Work instruction:
Set down the data below in full, exactly as it reads, but without the pictures.

= = = = = = =

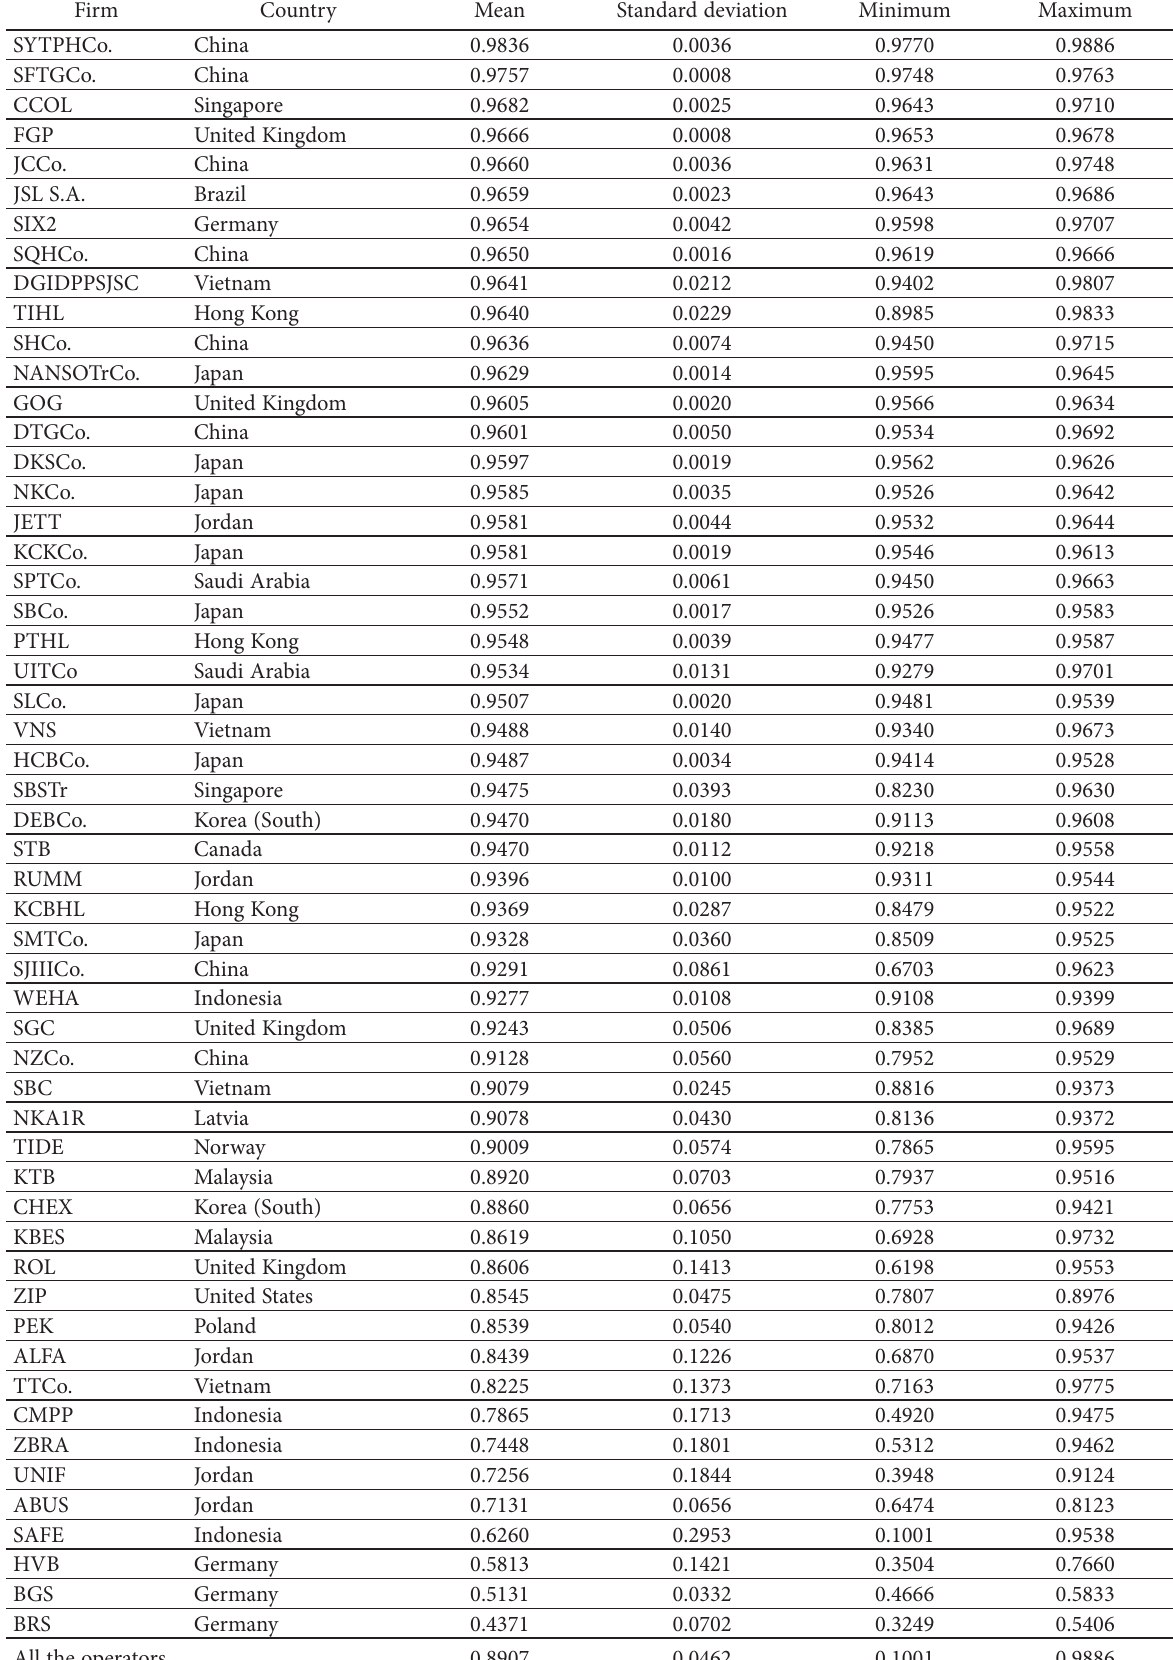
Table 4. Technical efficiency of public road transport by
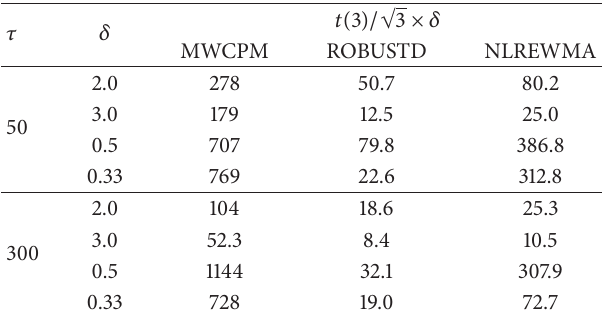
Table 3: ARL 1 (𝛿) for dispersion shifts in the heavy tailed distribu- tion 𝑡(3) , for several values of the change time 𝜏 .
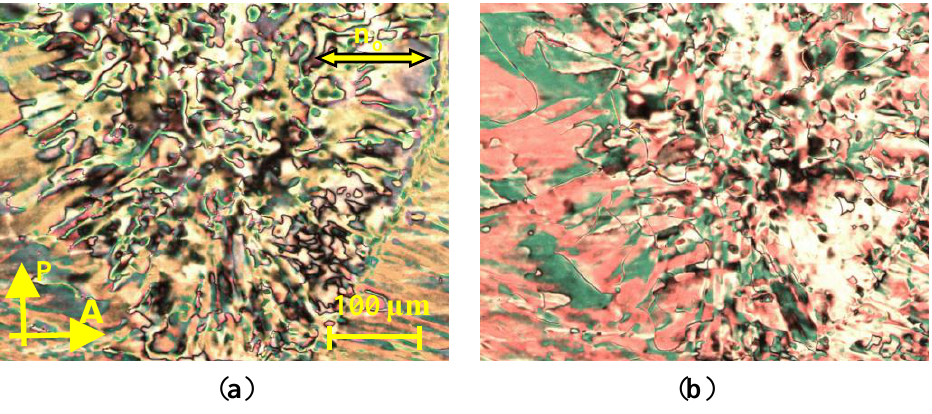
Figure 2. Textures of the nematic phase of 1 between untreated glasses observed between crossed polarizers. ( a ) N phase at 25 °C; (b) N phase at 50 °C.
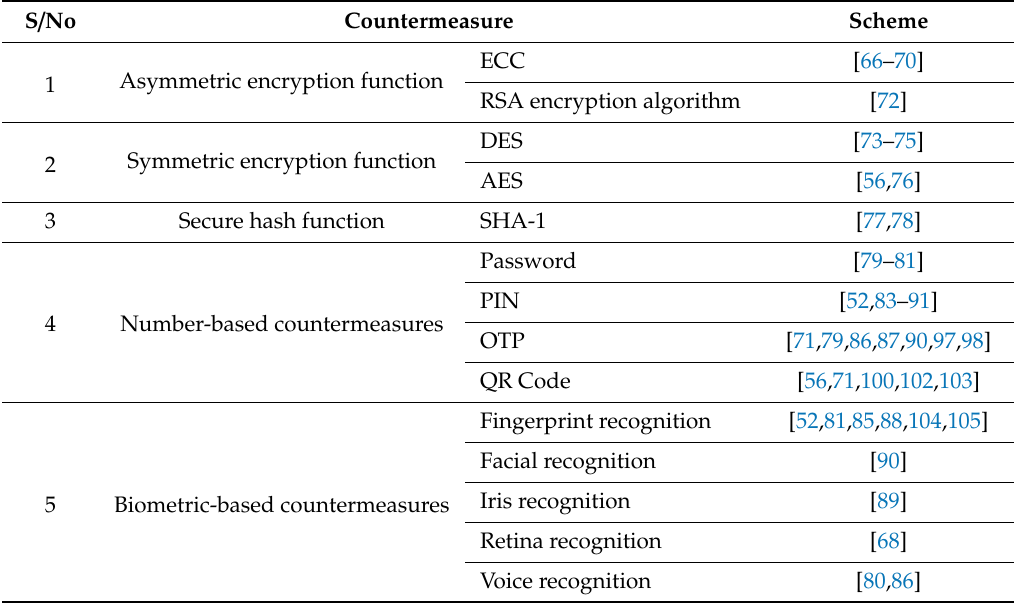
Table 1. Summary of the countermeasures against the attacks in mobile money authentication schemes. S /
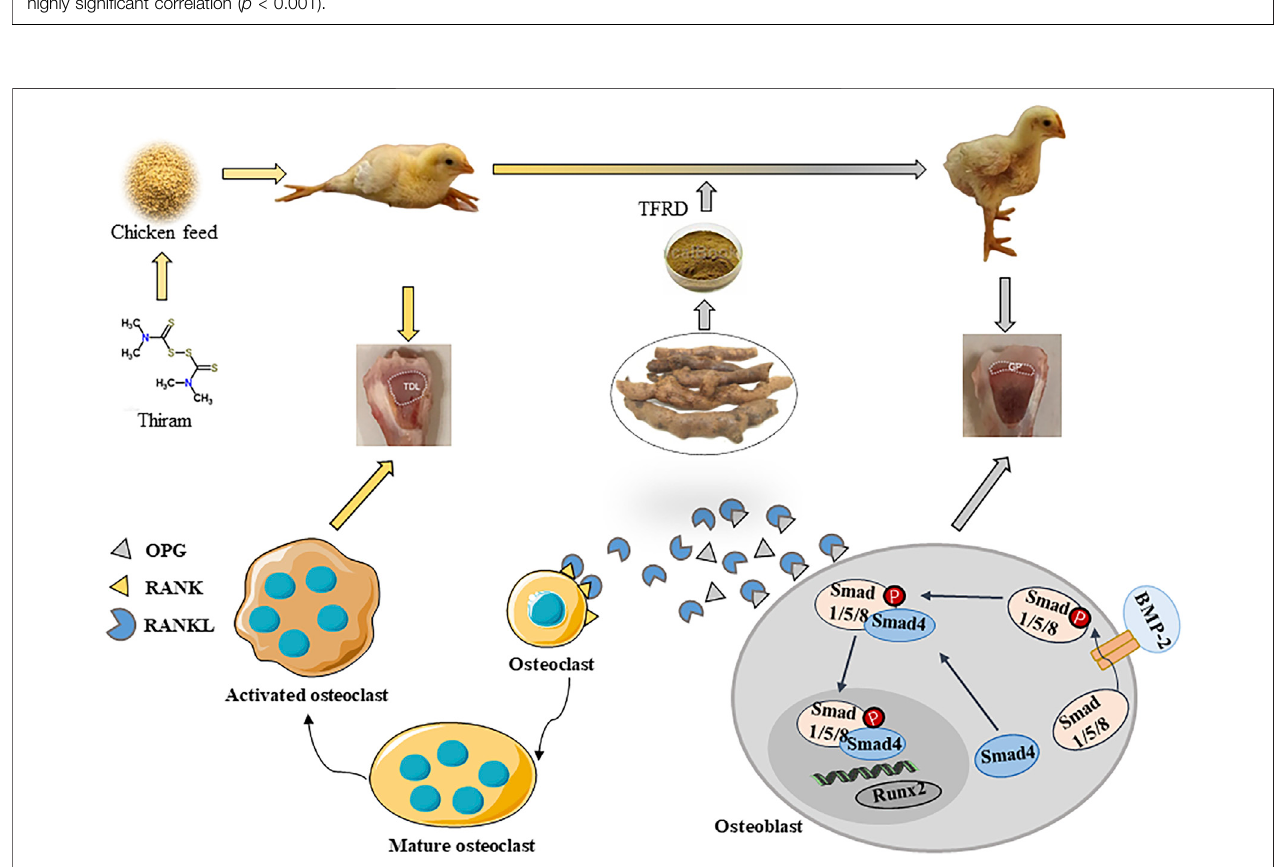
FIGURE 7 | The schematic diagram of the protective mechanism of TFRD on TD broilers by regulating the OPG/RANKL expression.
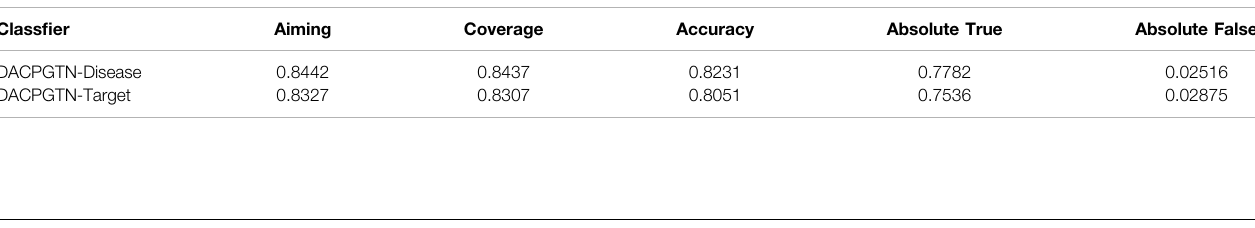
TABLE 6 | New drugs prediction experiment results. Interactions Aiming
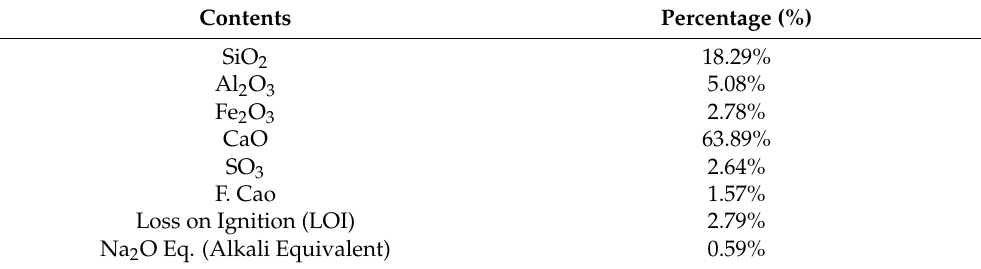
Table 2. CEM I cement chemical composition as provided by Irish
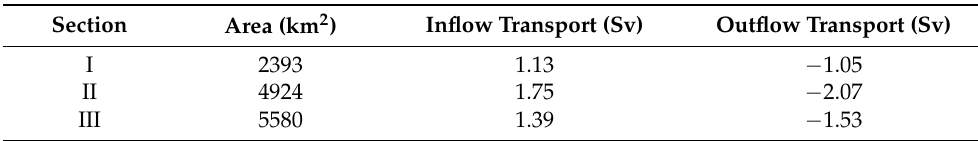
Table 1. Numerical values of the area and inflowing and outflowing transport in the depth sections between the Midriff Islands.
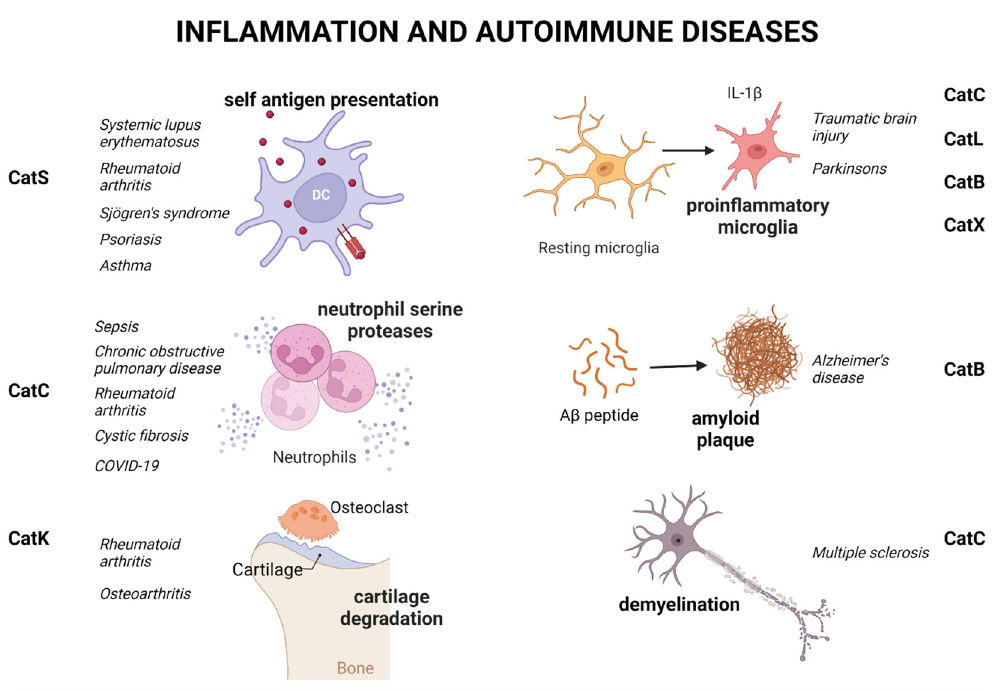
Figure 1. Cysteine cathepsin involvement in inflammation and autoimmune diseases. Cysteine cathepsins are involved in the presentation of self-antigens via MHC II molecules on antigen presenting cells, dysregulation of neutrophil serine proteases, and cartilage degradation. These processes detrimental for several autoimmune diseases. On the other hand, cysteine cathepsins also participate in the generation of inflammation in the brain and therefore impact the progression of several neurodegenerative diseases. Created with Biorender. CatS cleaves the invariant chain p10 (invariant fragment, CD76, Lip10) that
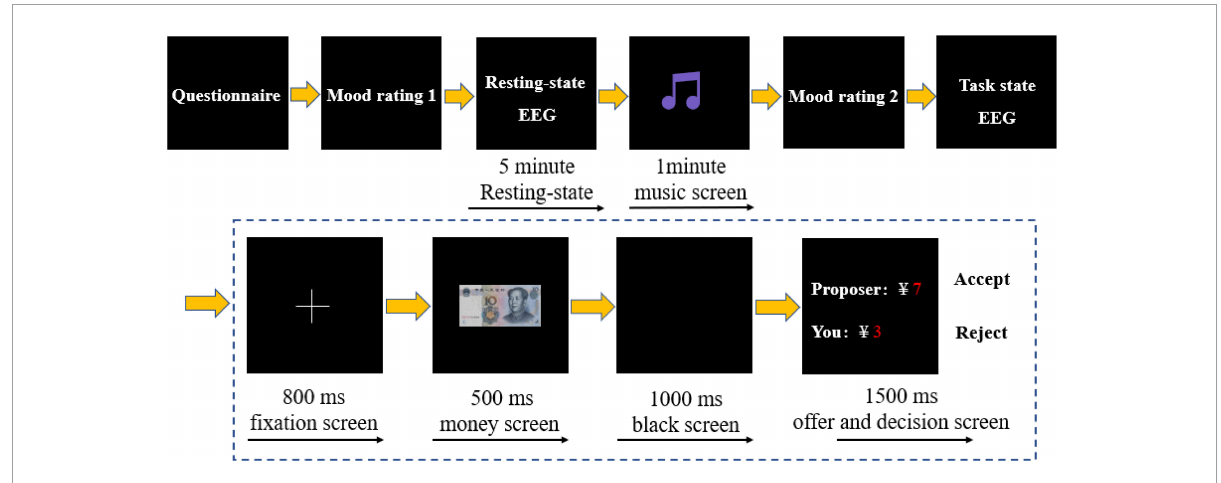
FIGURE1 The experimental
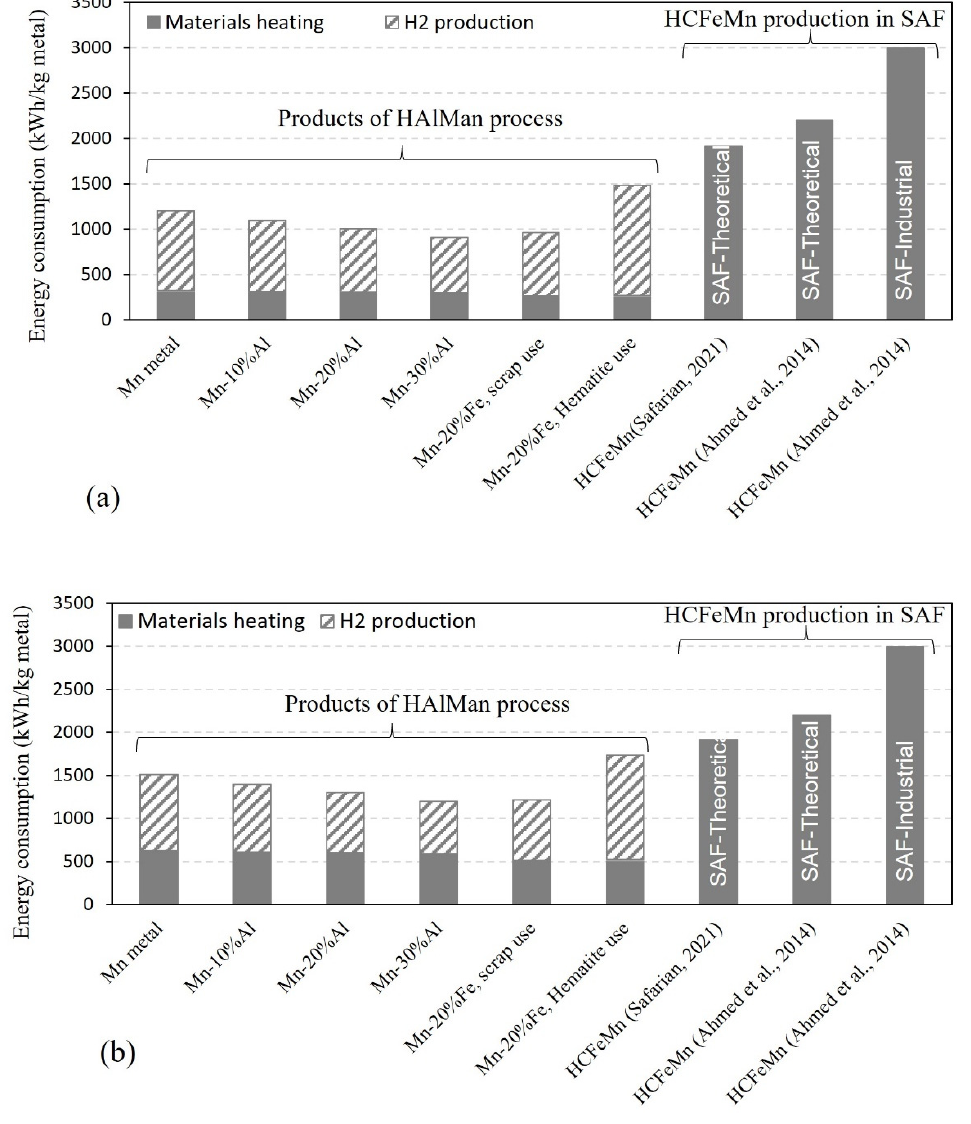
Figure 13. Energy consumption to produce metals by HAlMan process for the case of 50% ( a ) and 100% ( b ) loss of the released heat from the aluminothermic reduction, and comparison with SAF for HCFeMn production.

= = = = = = =

Exercise output:
Table 4. Technical efficiency of public road transport by
Table 3: ARL 1 (𝛿) for dispersion shifts in the heavy tailed distribu- tion 𝑡(3) , for several values of the change time 𝜏 .
Figure 2. Textures of the nematic phase of 1 between untreated glasses observed between crossed polarizers. ( a ) N phase at 25 °C; (b) N phase at 50 °C.
Table 1. Summary of the countermeasures against the attacks in mobile money authentication schemes. S /
FIGURE 7 | The schematic diagram of the protective mechanism of TFRD on TD broilers by regulating the OPG/RANKL expression.
TABLE 6 | New drugs prediction experiment results. Interactions Aiming
Table 2. CEM I cement chemical composition as provided by Irish
Table 1. Numerical values of the area and inflowing and outflowing transport in the depth sections between the Midriff Islands.
Figure 1. Cysteine cathepsin involvement in inflammation and autoimmune diseases. Cysteine cathepsins are involved in the presentation of self-antigens via MHC II molecules on antigen presenting cells, dysregulation of neutrophil serine proteases, and cartilage degradation. These processes detrimental for several autoimmune diseases. On the other hand, cysteine cathepsins also participate in the generation of inflammation in the brain and therefore impact the progression of several neurodegenerative diseases. Created with Biorender. CatS cleaves the invariant chain p10 (invariant fragment, CD76, Lip10) that
FIGURE1 The experimental
Figure 13. Energy consumption to produce metals by HAlMan process for the case of 50% ( a ) and 100% ( b ) loss of the released heat from the aluminothermic reduction, and comparison with SAF for HCFeMn production.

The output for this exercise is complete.